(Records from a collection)
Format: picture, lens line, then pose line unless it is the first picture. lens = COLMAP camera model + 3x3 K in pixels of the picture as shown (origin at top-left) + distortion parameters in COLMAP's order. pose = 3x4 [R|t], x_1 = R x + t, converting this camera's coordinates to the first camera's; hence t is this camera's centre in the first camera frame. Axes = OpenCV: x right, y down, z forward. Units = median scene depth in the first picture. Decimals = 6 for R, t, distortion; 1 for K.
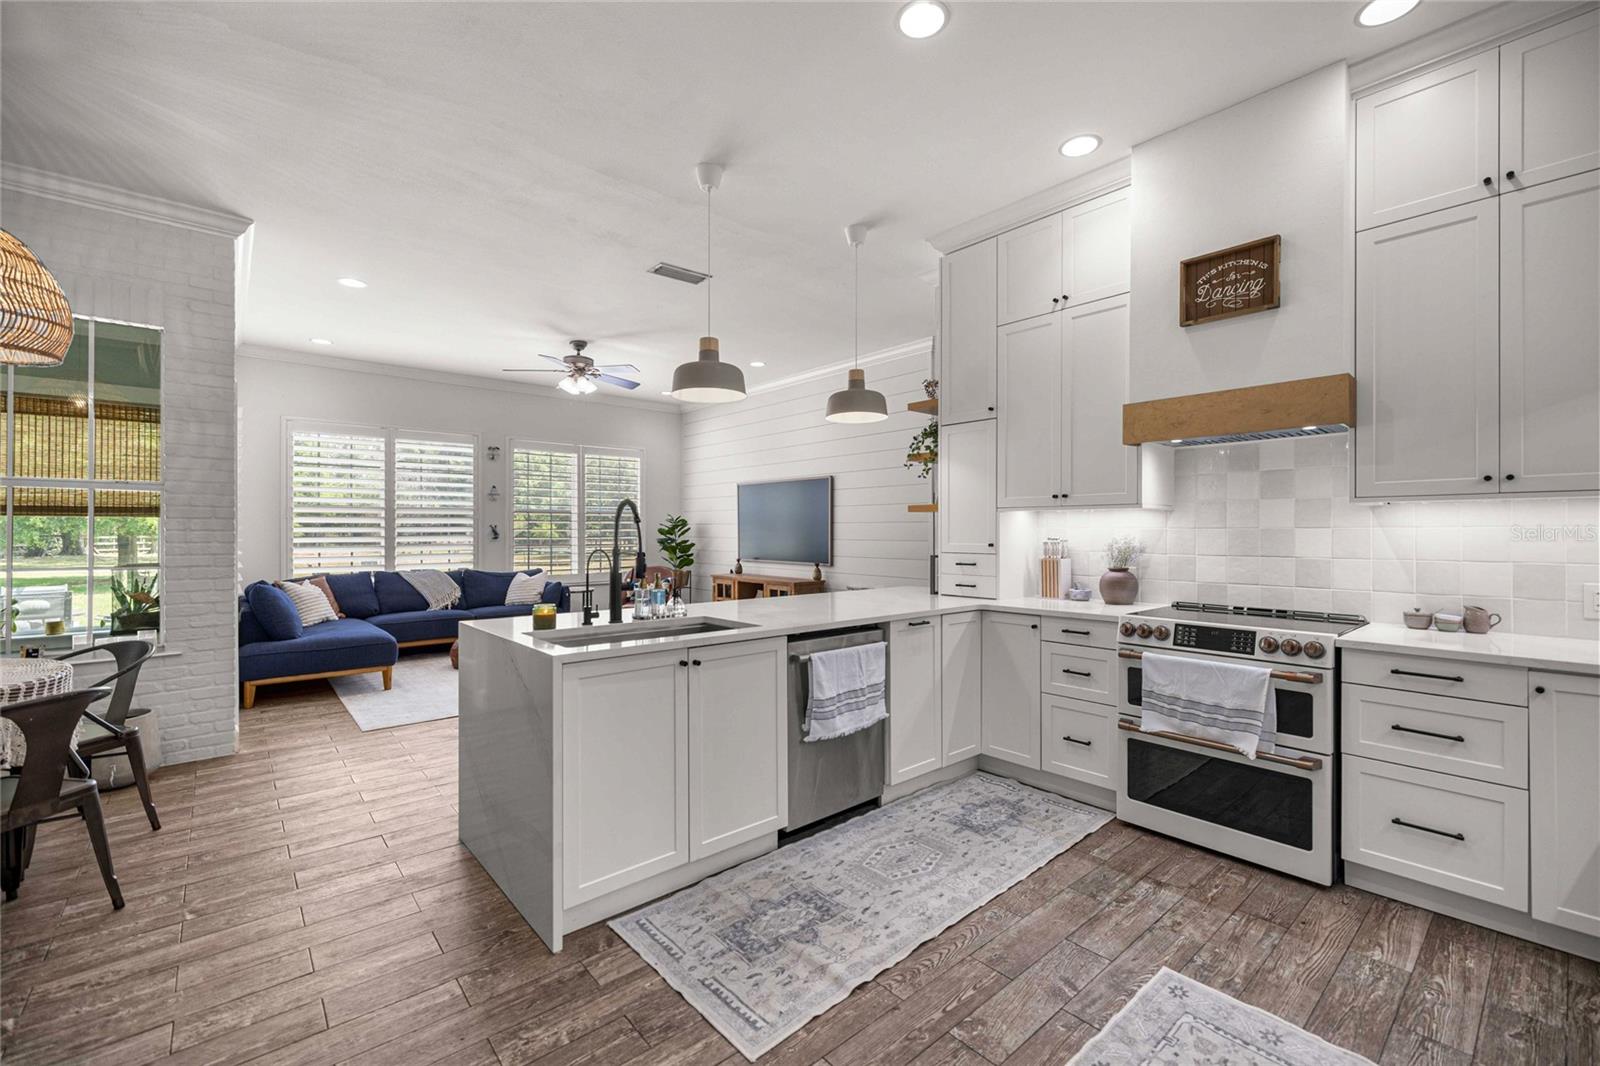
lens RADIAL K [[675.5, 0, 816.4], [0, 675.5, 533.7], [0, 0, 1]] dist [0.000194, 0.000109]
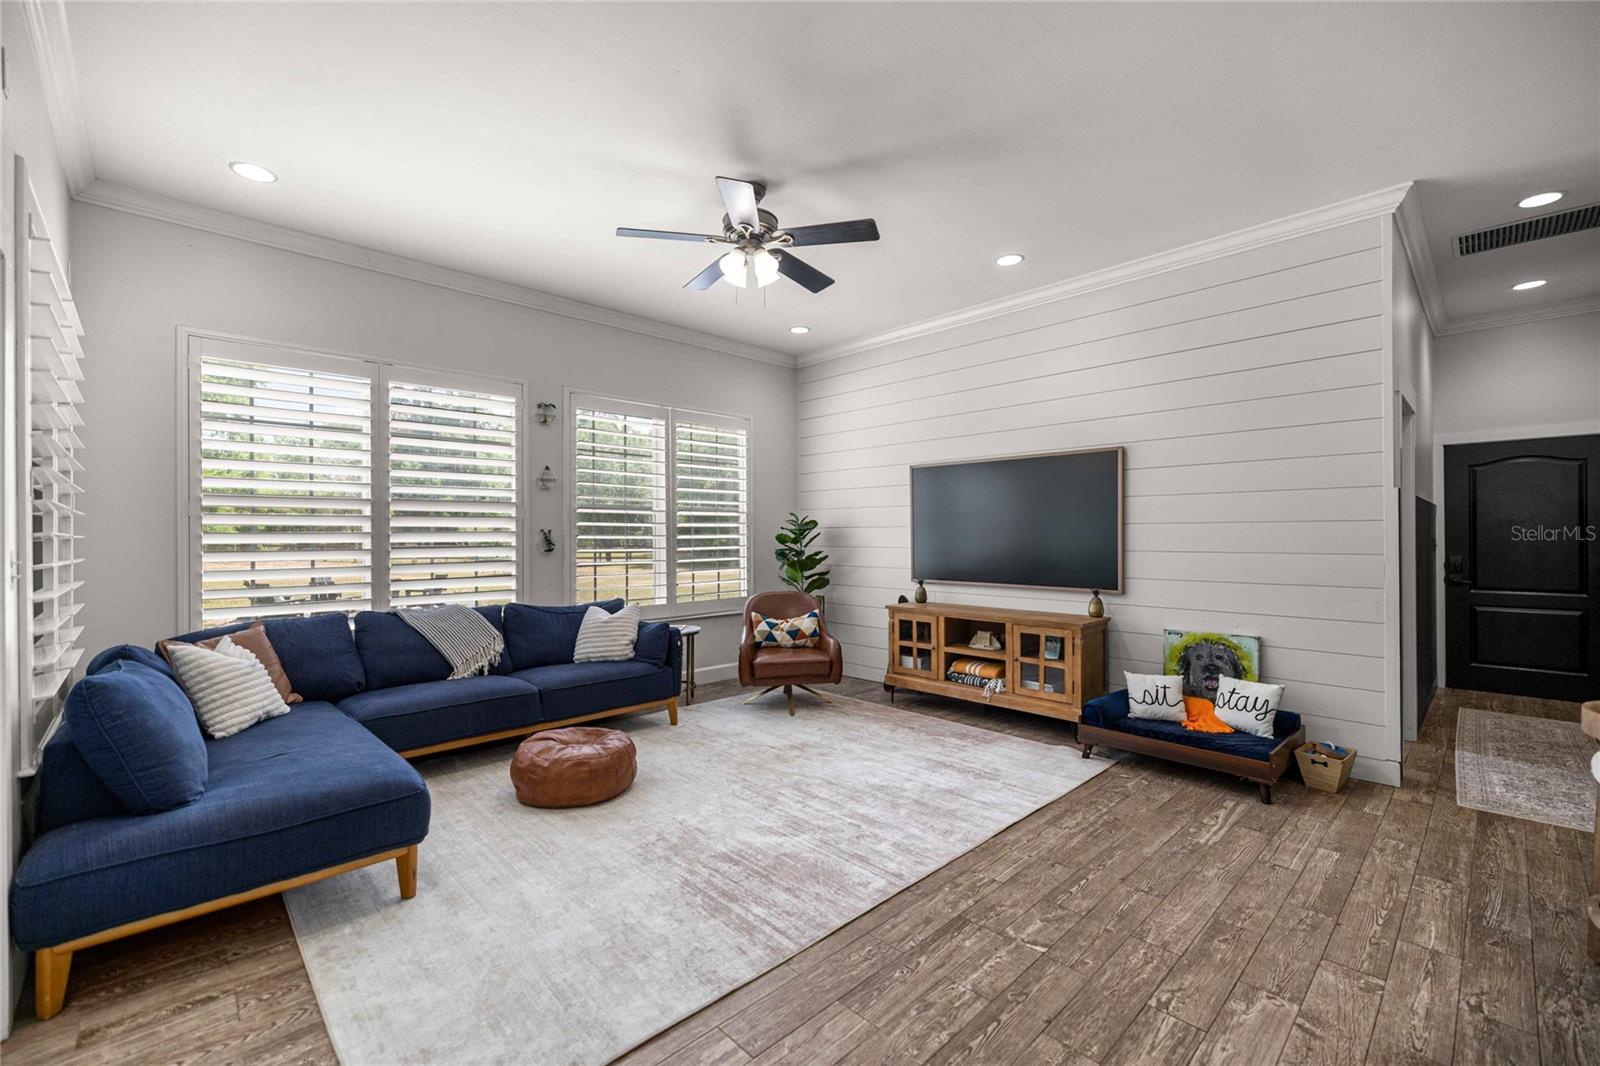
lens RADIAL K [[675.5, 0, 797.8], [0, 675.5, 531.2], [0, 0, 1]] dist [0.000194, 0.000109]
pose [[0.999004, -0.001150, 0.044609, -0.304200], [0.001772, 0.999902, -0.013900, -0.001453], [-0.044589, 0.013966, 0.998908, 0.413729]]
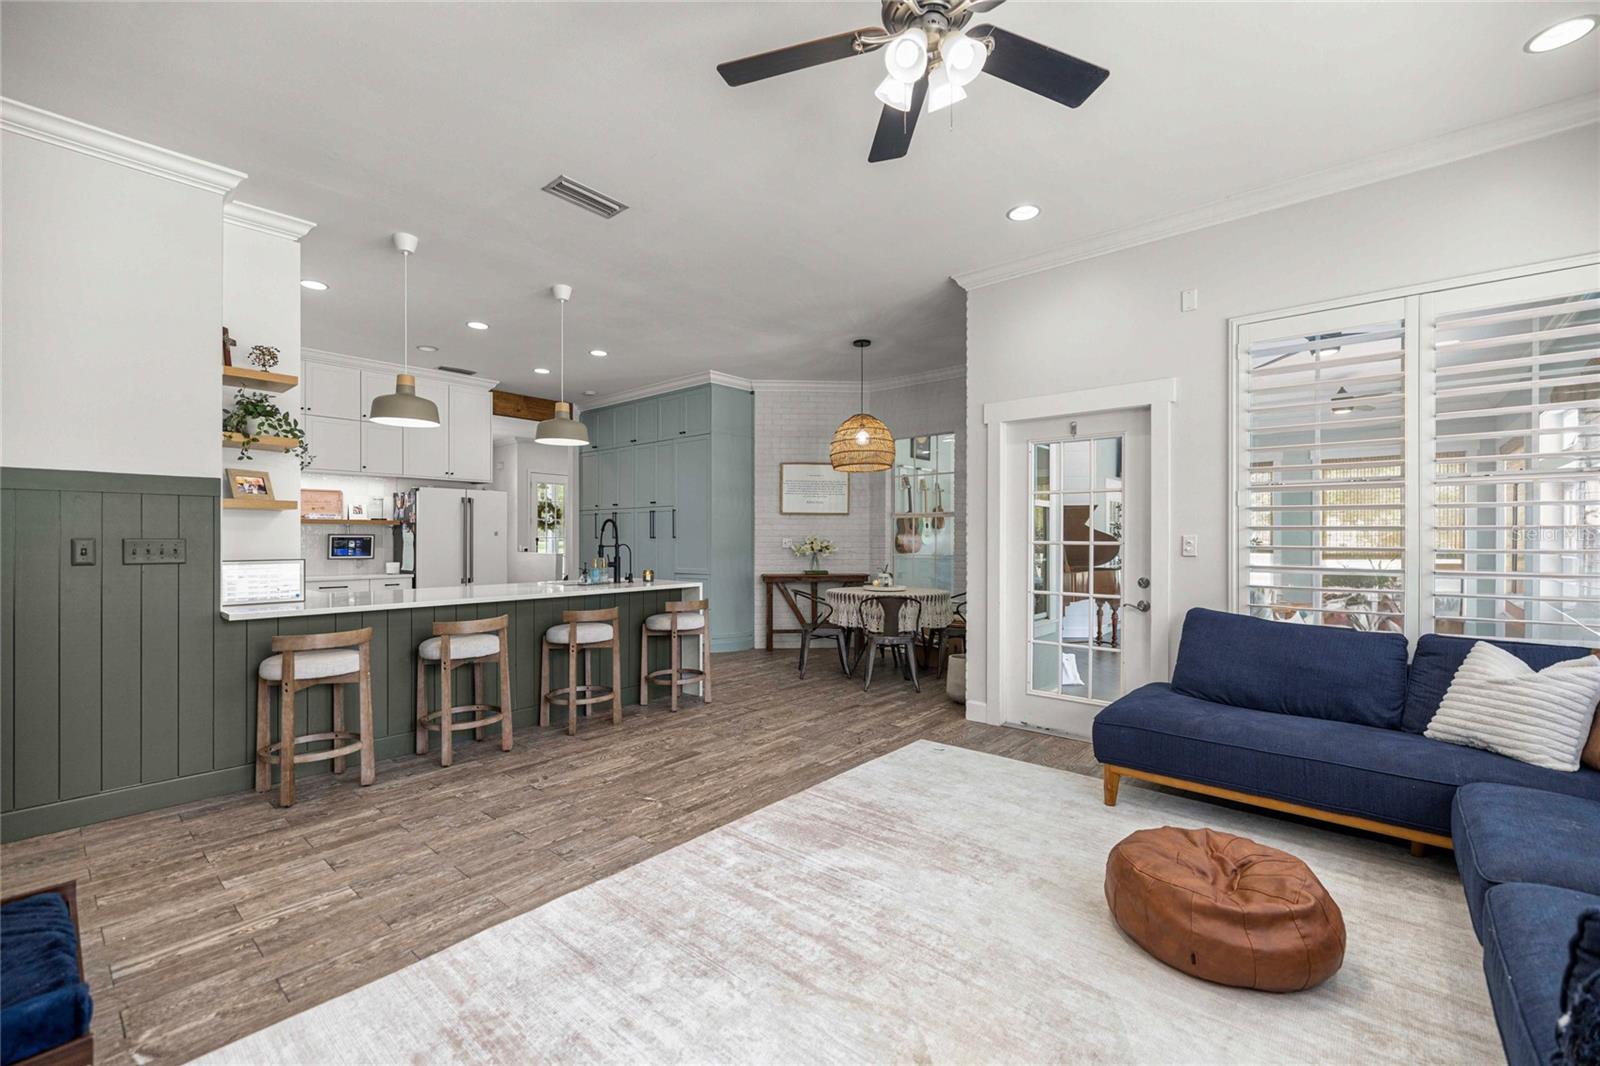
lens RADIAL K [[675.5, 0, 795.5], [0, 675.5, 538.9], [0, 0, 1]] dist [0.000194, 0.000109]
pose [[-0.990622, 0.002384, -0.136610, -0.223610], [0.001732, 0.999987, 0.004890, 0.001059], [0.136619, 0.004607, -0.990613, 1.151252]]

§ Exercise brief:
Copy these data lines exactly as they appear, covering all of them, but leave the pictures out of your answer.

§ Response to the exercise:
Format: picture, lens line, then pose line unless it is the first picture. lens = COLMAP camera model + 3x3 K in pixels of the picture as shown (origin at top-left) + distortion parameters in COLMAP's order. pose = 3x4 [R|t], x_1 = R x + t, converting this camera's coordinates to the first camera's; hence t is this camera's centre in the first camera frame. Axes = OpenCV: x right, y down, z forward. Units = median scene depth in the first picture. Decimals = 6 for R, t, distortion; 1 for K.
lens RADIAL K [[675.5, 0, 816.4], [0, 675.5, 533.7], [0, 0, 1]] dist [0.000194, 0.000109]
lens RADIAL K [[675.5, 0, 797.8], [0, 675.5, 531.2], [0, 0, 1]] dist [0.000194, 0.000109]
pose [[0.999004, -0.001150, 0.044609, -0.304200], [0.001772, 0.999902, -0.013900, -0.001453], [-0.044589, 0.013966, 0.998908, 0.413729]]
lens RADIAL K [[675.5, 0, 795.5], [0, 675.5, 538.9], [0, 0, 1]] dist [0.000194, 0.000109]
pose [[-0.990622, 0.002384, -0.136610, -0.223610], [0.001732, 0.999987, 0.004890, 0.001059], [0.136619, 0.004607, -0.990613, 1.151252]]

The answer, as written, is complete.